● **Selected extract**:

A#9

Feb 11, 2023: Ottessa Moshfegh journals for Proenza Schouler

Photography by Adam Katz Sinding

Photography by Adam Katz Sinding

A#9 curators Proenza Schouler’s Autumn Winter 2023 collection was a pared down exercise in clean lines and sleek colours, underscored by the cohesion and elegance of a ‘complete wardrobe’ in place of thematic and visual narratives. Marking 20 years of collaboration, designers Jack McCullough and Lazaro Hernandez first met while studying at Parsons School of Design and jointly presented their senior thesis.

Since their 2002 debut, the duo have been lauded for their exploration of patterns, colours and silhouettes, garnering five CDFA awards in the process, including the council’s inaugural award in 2004. Fast forward 20 years, the ingenues and the women who inspire their designs have matured, a fact their recent collection presented at the Chelsea Factory demonstrates.

Before the show began, what seemed to be a white wall on one side of the hall was backlit by three giant hurricane lamps, creating a shadow of the models lined up and bathed in warm light for a subtle glimpse of the backstage. A lucid, dream-like sequence of diary entries written by American author Ottessa Moshfegh, over a musical composition by Venezuelan musician Arca, was narrated by American actress Chloë Sevigny (who also opened the runway).

Below is an exclusive portfolio of backstage imagery from the Proenza Schouler show, complemented by the full text of Moshfegh’s musings that span the course of a day and capture profound thoughts of banality amidst the New York noise.

DIARY ENTRIES BY OTTESSA MOSHFEGH

February 11th.

Last night there was a party for a young artist uptown. I didn’t really want to go because I’d seen the work and wasn’t crazy about it, but I knew Claudine would be there and I hadn’t seen her since she’d moved back from Berlin. I was glad I went. It had been gray all day, it rained. Everyone who came into the gallery that day had tracked water around, which made perfect sense with the show because one of the main themes is transience, and I always think of water as a transient substance. The sky had cleared by the time I left, and I decided to walk to the party from the gallery because when I got outside the air had a magic twinge in it, that rare thing in the city where you need to be moving and it feels electric and your mind is talking to you in this perfect wav and it feels so good to be walking and looking around. Like nobody can see you. It reminded me of a dream l used to have when I was little.

February 11th.

● **Provided information**:
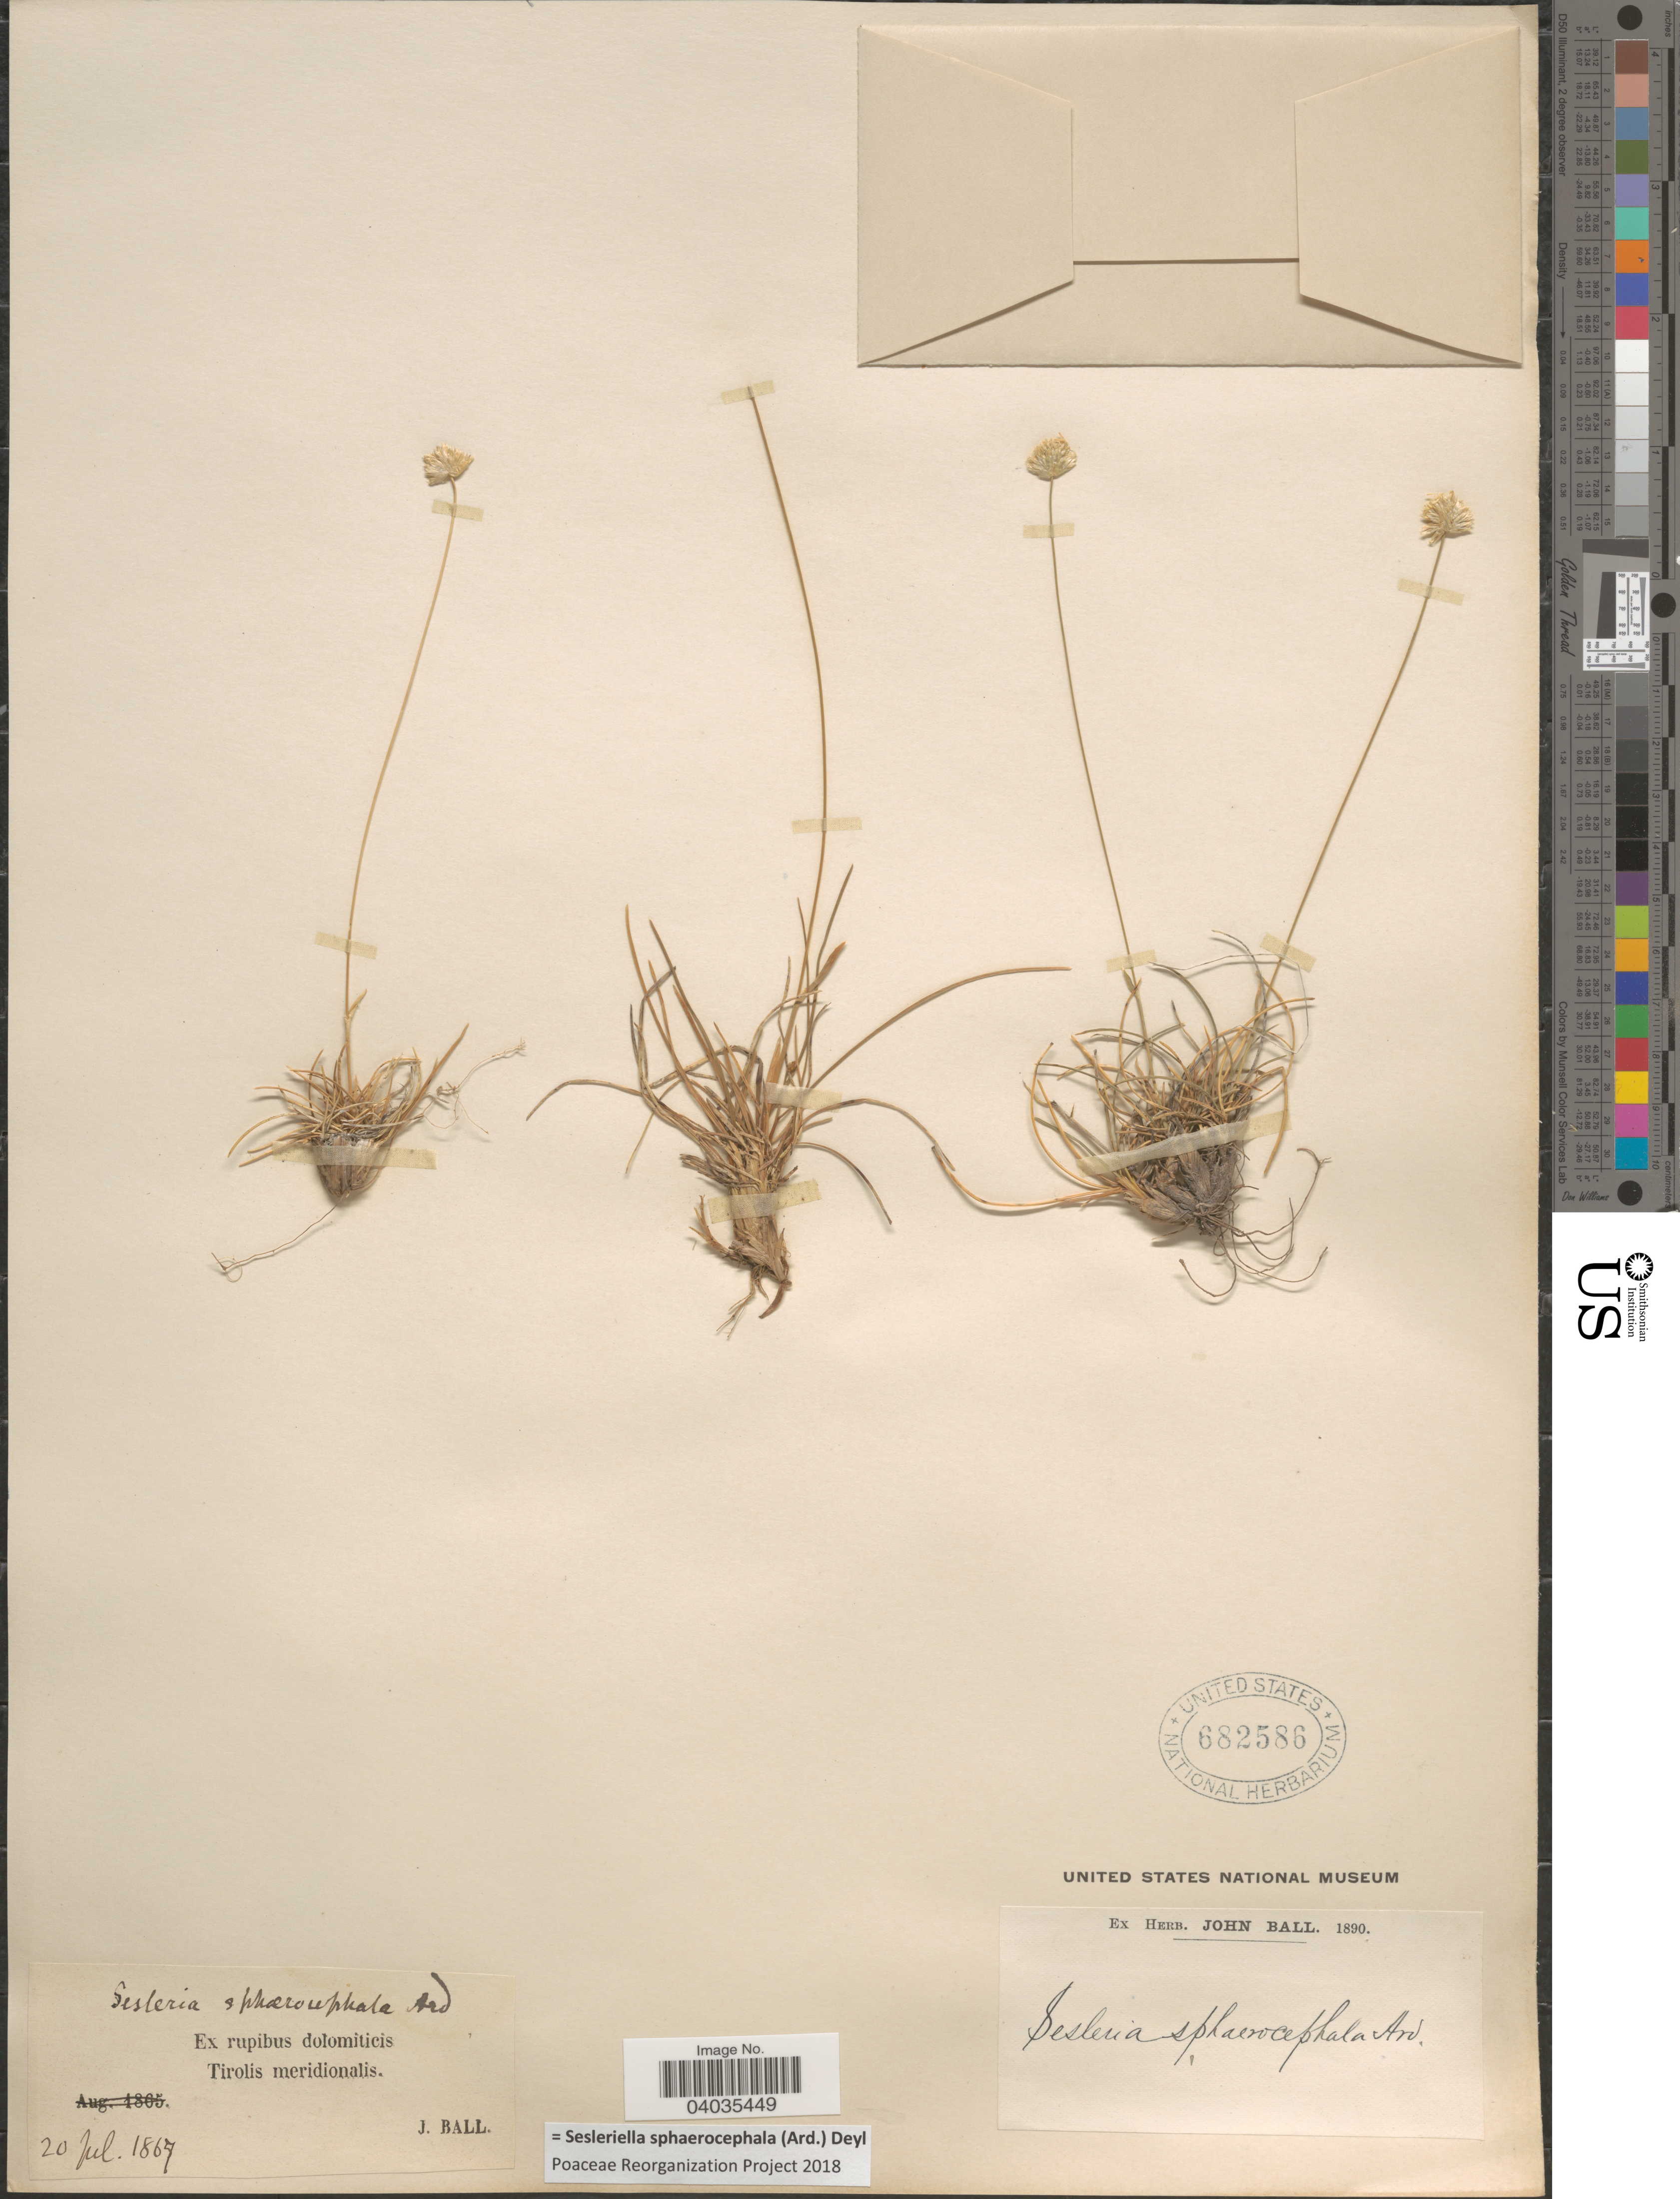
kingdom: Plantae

--

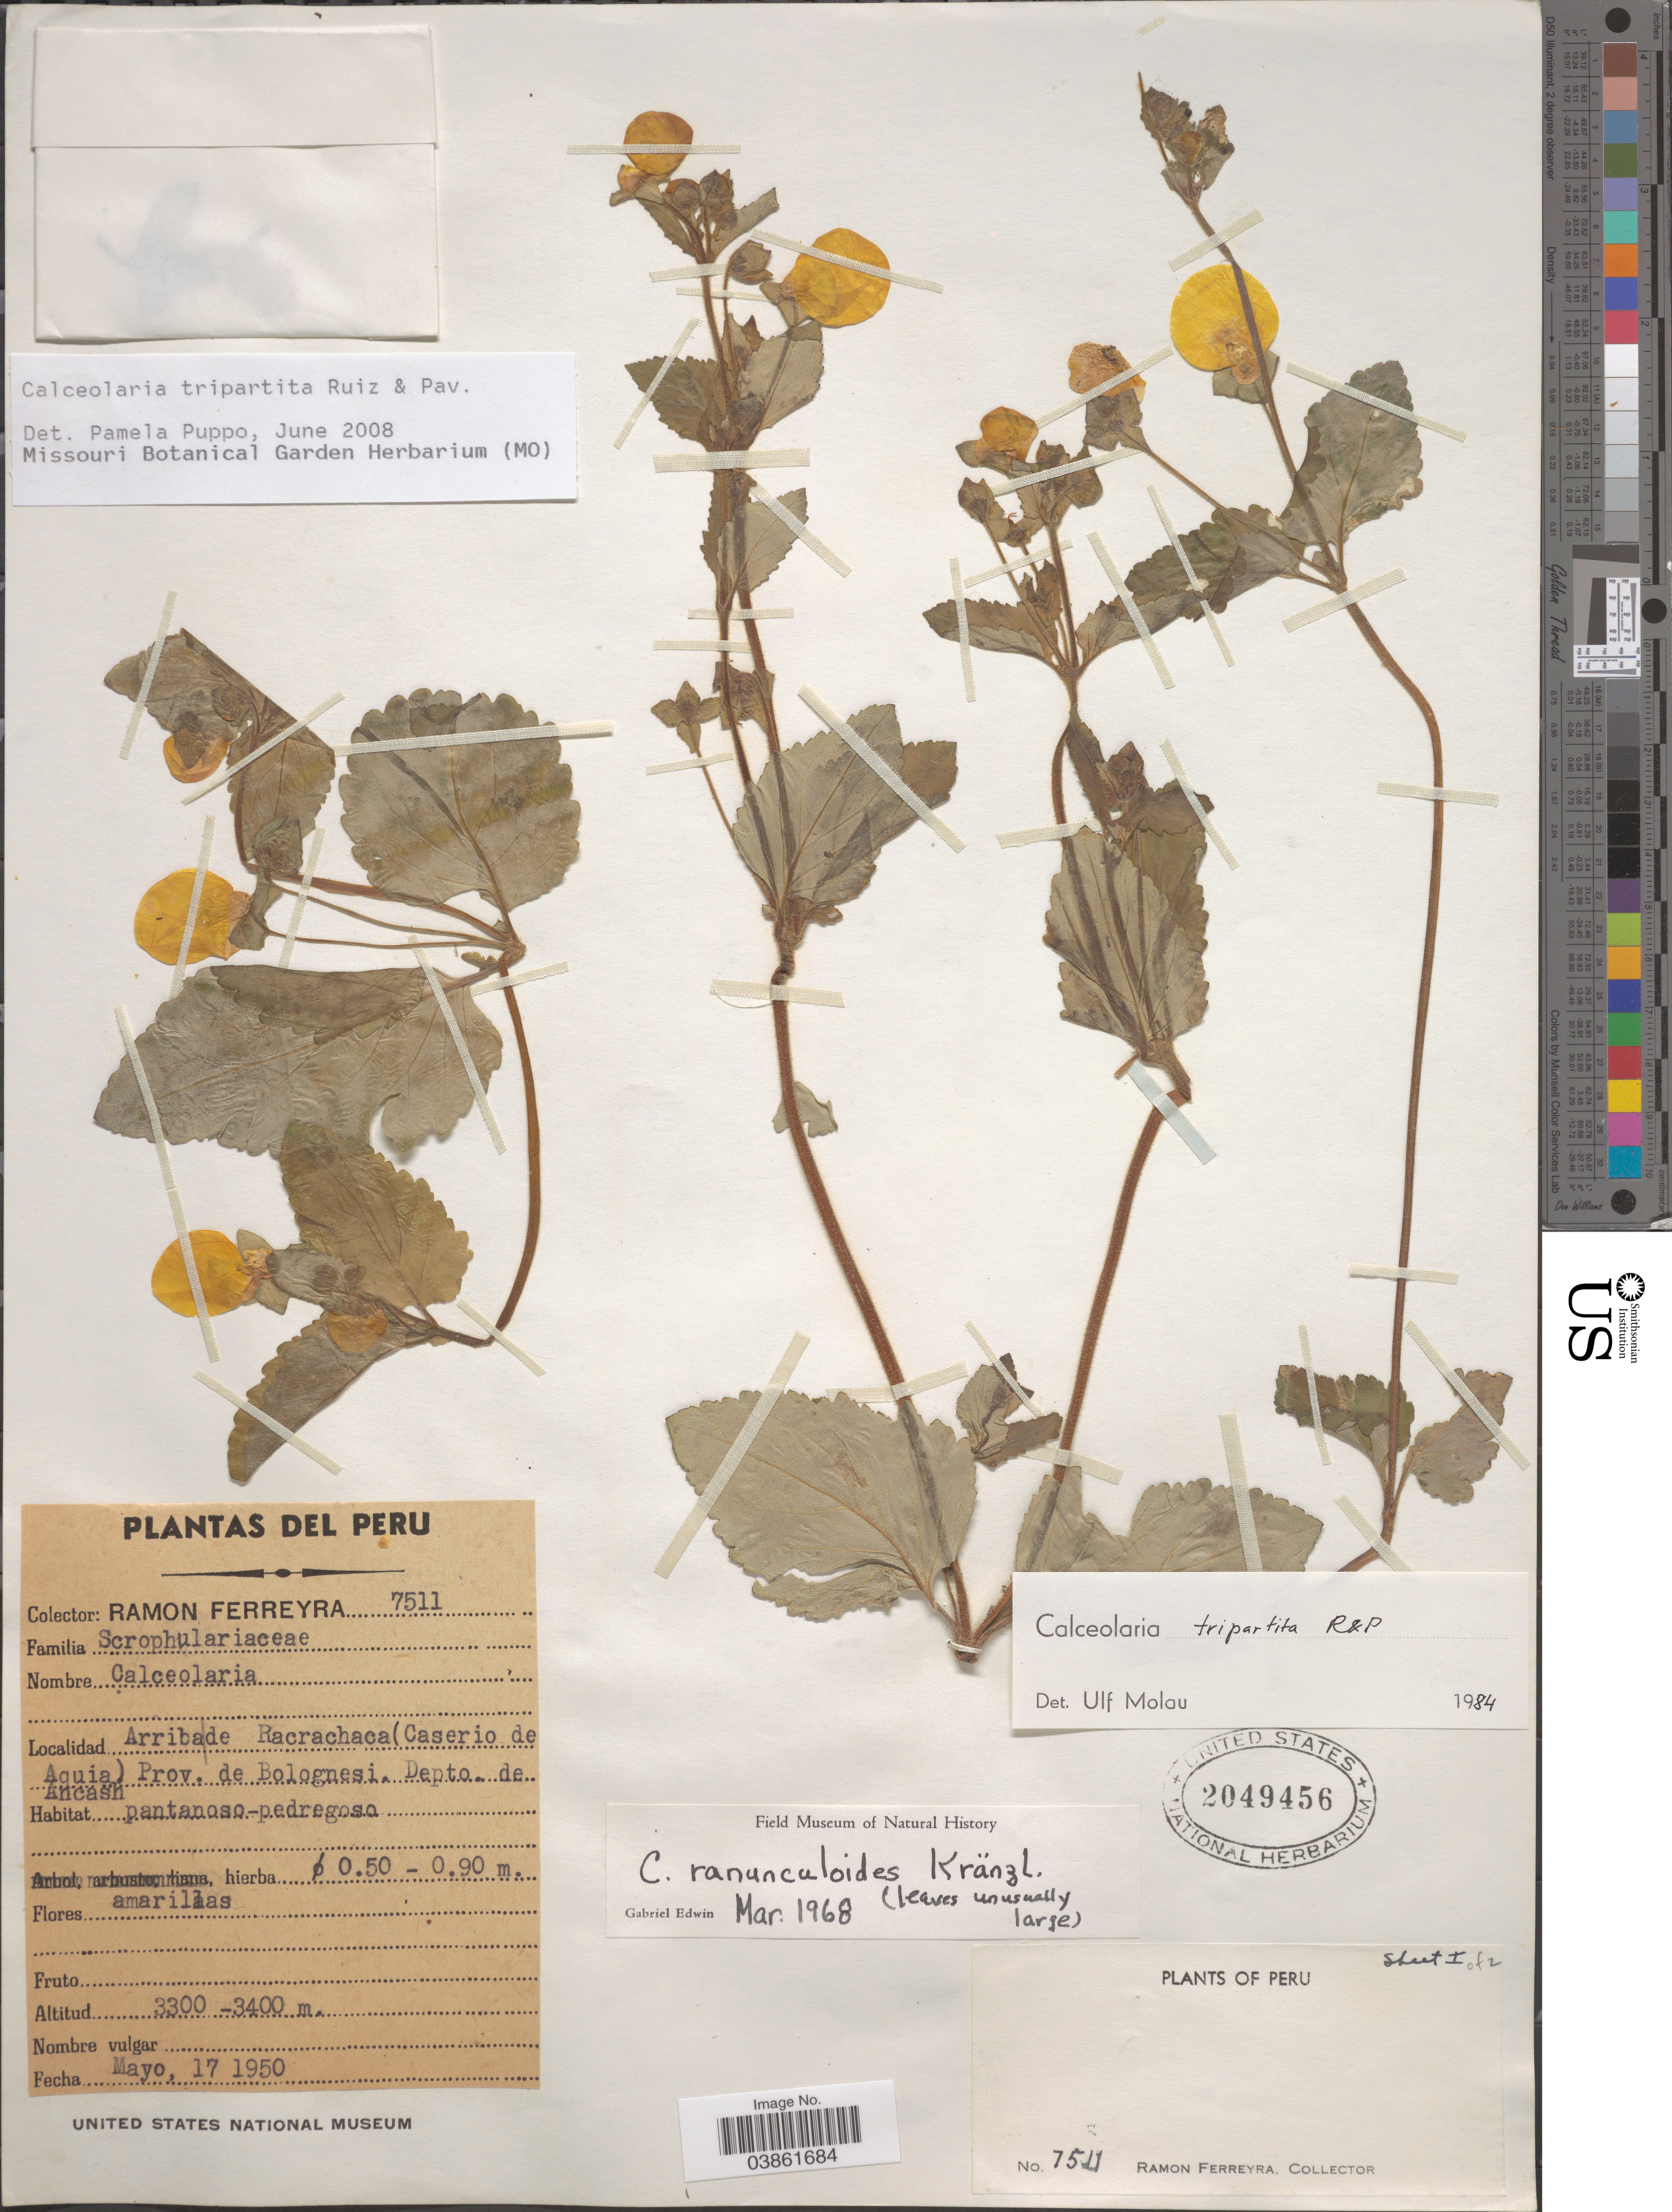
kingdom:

● **Task brief**: Pick up the article on the Proenza Schouler show and its diary entries right after the last line shown, and keep writing it.

● **Answer to this problem**:
Charlotte came home from school with a scratch across her forehead. She wouldn’t tell me how it happened until I swore to her l’d keep it a secret. It made me nervous but it wasn’t a deep scratch, I only noticed it when I was brushing her hair. But she seemed really private about it, like it had been the mark in some secret ritual she’d been a part of. Sometimes watching her grow up makes me feel like I’m floating in outer space. Like this is her world and I’m just visiting. When she tells me what she’s learned about her life, I’m really taken aback sometimes. Like the first time you hear a friend speak in a different language, their native language. A language you don’t know.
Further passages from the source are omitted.